THE INPUT
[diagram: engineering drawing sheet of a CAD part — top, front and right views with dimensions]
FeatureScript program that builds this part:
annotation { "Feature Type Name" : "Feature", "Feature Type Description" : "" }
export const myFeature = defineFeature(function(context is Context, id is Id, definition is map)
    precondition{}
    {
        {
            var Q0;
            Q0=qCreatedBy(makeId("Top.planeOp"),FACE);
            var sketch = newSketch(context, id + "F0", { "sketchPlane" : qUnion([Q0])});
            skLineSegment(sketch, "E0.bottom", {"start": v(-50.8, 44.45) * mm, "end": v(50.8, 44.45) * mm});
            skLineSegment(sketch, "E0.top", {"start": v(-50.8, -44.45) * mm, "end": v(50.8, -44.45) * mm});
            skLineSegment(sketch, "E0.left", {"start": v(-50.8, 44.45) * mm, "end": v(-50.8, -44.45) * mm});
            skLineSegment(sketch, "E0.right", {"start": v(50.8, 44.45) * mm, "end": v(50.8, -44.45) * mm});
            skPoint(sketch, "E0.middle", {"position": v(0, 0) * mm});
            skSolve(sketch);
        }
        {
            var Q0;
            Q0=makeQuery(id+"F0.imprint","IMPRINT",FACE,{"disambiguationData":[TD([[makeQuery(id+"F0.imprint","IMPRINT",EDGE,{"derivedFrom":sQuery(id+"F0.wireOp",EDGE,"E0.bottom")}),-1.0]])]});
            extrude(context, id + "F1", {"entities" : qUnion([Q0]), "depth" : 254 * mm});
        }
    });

---

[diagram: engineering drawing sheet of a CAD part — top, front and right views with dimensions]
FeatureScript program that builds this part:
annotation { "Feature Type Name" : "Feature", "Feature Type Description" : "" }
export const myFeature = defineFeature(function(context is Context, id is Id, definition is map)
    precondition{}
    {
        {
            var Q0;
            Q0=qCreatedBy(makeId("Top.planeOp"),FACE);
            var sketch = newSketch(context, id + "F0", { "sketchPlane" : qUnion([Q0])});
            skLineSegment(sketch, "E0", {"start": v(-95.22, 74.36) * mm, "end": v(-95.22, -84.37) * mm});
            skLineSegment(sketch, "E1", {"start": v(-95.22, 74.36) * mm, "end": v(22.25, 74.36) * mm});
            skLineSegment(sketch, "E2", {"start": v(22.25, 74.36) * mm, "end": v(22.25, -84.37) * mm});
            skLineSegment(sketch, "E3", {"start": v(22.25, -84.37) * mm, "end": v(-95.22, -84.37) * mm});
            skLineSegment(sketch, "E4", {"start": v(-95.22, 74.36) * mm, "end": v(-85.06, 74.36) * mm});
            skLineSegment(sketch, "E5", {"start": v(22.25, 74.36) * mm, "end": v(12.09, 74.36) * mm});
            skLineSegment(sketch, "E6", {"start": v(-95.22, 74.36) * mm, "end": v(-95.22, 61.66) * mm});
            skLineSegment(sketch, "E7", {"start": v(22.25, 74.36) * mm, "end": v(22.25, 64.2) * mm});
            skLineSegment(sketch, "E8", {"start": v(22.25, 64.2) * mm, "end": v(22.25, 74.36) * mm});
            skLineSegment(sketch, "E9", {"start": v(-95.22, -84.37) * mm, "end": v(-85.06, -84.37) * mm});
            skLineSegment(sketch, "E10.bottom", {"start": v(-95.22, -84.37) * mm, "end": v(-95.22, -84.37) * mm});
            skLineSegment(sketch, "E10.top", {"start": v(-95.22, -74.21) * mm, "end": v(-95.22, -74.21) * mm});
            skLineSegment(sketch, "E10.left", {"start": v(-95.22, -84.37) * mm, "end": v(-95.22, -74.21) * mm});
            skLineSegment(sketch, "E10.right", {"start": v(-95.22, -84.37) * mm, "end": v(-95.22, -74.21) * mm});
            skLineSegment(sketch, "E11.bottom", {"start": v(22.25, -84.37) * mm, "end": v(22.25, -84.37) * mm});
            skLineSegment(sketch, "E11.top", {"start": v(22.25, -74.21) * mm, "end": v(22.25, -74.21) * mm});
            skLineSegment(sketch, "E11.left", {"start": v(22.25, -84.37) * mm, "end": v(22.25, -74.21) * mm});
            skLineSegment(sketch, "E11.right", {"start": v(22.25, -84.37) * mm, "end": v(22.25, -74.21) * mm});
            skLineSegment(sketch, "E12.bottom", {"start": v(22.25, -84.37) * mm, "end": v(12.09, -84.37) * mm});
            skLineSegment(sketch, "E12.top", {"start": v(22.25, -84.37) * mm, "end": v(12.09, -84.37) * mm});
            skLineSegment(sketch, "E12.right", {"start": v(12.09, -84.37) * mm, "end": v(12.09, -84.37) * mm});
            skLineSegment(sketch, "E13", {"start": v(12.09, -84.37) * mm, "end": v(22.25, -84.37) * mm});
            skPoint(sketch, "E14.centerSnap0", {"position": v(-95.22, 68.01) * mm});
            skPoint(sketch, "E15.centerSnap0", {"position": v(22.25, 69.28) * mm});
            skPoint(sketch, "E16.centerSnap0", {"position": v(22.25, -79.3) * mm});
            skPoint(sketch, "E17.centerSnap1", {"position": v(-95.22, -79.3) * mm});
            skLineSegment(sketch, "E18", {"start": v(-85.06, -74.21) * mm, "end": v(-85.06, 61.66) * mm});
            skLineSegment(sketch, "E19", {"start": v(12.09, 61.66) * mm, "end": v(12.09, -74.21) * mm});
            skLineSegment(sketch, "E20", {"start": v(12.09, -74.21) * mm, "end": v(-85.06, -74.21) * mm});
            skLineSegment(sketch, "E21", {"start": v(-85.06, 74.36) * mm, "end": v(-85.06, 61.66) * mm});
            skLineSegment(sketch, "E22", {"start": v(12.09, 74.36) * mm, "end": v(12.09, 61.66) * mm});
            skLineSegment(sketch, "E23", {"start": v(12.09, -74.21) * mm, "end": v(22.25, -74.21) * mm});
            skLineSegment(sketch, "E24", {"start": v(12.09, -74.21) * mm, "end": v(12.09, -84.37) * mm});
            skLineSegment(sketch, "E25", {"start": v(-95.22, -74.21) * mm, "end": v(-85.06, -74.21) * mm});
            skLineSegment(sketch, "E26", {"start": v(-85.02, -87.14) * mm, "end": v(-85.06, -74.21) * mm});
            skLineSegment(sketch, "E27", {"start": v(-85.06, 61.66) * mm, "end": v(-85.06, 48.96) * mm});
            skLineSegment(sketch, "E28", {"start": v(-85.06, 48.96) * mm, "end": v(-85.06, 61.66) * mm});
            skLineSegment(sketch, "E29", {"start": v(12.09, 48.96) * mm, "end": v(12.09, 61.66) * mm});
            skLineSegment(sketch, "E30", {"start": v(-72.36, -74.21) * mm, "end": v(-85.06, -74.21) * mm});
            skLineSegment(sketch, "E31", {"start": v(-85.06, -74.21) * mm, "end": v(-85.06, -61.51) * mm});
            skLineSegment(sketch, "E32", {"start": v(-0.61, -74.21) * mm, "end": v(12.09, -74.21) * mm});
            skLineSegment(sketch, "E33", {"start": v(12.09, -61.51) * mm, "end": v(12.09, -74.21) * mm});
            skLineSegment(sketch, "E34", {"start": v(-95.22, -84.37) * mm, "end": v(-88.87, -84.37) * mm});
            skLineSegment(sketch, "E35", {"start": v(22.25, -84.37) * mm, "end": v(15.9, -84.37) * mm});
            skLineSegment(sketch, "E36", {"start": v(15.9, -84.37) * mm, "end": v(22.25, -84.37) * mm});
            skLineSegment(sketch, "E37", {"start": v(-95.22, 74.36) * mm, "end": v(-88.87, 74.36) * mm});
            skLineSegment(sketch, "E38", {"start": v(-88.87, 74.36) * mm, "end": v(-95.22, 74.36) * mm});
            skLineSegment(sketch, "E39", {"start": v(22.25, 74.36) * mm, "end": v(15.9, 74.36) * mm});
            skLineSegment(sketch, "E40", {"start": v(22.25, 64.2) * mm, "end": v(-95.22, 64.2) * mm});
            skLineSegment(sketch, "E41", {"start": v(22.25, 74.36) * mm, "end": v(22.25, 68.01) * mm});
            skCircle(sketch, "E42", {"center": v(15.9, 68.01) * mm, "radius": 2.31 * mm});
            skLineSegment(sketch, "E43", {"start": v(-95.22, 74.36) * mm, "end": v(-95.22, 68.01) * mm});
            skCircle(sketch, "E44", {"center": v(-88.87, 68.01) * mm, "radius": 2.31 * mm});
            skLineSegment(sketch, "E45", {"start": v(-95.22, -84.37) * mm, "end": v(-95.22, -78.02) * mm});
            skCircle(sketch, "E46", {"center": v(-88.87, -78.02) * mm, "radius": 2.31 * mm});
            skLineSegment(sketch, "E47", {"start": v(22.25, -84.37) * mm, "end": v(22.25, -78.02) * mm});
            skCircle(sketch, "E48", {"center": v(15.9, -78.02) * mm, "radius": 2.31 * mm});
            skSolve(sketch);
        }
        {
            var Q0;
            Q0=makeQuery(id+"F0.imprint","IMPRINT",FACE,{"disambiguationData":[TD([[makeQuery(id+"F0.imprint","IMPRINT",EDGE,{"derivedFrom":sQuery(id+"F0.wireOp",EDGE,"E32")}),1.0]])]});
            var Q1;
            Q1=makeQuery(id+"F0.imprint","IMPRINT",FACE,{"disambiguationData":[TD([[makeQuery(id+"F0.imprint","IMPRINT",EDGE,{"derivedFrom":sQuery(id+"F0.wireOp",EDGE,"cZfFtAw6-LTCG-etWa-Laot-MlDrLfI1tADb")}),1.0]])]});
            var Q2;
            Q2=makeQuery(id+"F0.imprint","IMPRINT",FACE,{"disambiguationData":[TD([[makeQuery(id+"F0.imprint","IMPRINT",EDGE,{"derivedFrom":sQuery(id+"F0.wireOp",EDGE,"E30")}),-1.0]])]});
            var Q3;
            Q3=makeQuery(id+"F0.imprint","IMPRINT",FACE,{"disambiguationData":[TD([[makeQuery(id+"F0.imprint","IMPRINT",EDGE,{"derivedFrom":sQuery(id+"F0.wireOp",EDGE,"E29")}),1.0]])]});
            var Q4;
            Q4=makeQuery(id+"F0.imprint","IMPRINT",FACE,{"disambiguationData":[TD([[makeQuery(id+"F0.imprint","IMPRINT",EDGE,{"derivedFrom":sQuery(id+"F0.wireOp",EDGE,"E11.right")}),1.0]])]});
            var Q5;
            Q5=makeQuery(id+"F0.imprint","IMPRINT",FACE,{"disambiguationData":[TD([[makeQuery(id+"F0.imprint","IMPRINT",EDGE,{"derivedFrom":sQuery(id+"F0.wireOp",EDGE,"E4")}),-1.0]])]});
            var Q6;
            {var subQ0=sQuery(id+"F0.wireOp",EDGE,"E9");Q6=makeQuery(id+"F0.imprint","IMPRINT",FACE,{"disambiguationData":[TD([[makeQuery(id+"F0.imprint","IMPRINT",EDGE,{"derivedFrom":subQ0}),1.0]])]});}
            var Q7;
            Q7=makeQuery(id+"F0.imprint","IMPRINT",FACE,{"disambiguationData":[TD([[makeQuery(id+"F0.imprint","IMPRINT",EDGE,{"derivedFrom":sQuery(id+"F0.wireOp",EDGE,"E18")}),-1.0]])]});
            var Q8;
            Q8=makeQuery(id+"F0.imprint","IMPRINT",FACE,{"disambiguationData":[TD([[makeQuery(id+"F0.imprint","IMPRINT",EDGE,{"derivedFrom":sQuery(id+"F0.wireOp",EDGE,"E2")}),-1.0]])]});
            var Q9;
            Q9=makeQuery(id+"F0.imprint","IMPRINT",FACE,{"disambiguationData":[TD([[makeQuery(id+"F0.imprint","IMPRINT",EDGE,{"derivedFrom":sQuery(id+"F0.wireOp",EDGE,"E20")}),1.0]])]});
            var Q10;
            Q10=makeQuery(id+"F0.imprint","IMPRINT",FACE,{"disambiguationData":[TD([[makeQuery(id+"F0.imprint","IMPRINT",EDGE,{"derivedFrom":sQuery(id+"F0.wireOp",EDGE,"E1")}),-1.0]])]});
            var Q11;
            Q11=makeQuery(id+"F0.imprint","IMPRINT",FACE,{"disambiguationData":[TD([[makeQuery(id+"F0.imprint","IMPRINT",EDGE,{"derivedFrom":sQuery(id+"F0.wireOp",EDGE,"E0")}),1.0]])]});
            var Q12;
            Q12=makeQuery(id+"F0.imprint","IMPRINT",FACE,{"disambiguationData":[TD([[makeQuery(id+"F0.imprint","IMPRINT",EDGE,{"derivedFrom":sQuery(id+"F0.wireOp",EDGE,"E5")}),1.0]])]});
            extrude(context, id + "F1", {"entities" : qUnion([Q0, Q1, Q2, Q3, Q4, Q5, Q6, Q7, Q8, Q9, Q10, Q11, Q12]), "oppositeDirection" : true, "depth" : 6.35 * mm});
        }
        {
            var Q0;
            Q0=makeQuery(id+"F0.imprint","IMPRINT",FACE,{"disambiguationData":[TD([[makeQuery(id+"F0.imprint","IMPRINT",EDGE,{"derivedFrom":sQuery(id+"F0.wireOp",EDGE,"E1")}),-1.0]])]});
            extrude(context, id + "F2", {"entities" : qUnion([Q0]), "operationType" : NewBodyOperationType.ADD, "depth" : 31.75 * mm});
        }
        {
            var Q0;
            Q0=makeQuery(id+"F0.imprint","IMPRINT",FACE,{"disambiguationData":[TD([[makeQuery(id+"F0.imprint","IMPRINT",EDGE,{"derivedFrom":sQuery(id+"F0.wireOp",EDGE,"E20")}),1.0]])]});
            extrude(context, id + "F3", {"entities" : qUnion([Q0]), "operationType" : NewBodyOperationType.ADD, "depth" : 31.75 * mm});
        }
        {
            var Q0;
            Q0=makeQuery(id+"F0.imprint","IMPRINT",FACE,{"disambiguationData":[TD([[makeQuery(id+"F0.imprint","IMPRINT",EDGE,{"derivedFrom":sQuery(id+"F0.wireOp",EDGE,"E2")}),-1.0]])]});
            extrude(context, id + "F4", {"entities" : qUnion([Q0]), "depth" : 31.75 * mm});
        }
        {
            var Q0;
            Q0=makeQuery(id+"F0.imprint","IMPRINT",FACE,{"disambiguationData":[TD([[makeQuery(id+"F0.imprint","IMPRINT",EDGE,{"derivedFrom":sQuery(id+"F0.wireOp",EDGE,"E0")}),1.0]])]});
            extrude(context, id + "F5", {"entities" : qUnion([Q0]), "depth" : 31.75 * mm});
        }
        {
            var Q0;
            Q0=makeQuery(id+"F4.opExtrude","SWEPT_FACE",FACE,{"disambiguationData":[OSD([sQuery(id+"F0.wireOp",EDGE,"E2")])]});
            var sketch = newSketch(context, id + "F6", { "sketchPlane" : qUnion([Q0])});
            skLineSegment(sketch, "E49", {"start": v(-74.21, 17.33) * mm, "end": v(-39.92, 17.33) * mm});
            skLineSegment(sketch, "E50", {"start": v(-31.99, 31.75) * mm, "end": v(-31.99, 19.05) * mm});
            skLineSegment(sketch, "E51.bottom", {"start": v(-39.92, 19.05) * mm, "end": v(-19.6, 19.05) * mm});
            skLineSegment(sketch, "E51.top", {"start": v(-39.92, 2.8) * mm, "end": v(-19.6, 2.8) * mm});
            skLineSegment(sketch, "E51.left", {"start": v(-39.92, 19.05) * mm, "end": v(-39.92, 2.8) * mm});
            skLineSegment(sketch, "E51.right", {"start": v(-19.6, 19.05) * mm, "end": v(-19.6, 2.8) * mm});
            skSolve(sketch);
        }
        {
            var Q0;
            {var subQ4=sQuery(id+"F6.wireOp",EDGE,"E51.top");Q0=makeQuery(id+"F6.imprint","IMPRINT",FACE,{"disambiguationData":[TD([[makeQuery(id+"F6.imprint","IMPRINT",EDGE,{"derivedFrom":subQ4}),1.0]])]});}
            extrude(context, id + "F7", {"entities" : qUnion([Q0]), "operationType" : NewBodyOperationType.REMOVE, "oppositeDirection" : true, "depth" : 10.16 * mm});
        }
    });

GOAL
Pick out every line in the data above that contains the string "context".

SOLUTION
export const myFeature = defineFeature(function(context is Context, id is Id, definition is map)
            var sketch = newSketch(context, id + "F0", { "sketchPlane" : qUnion([Q0])});
            extrude(context, id + "F1", {"entities" : qUnion([Q0]), "depth" : 254 * mm});
export const myFeature = defineFeature(function(context is Context, id is Id, definition is map)
            var sketch = newSketch(context, id + "F0", { "sketchPlane" : qUnion([Q0])});
            extrude(context, id + "F1", {"entities" : qUnion([Q0, Q1, Q2, Q3, Q4, Q5, Q6, Q7, Q8, Q9, Q10, Q11, Q12]), "oppositeDirection" : true, "depth" : 6.35 * mm});
            extrude(context, id + "F2", {"entities" : qUnion([Q0]), "operationType" : NewBodyOperationType.ADD, "depth" : 31.75 * mm});
            extrude(context, id + "F3", {"entities" : qUnion([Q0]), "operationType" : NewBodyOperationType.ADD, "depth" : 31.75 * mm});
            extrude(context, id + "F4", {"entities" : qUnion([Q0]), "depth" : 31.75 * mm});
            extrude(context, id + "F5", {"entities" : qUnion([Q0]), "depth" : 31.75 * mm});
            var sketch = newSketch(context, id + "F6", { "sketchPlane" : qUnion([Q0])});
            extrude(context, id + "F7", {"entities" : qUnion([Q0]), "operationType" : NewBodyOperationType.REMOVE, "oppositeDirection" : true, "depth" : 10.16 * mm});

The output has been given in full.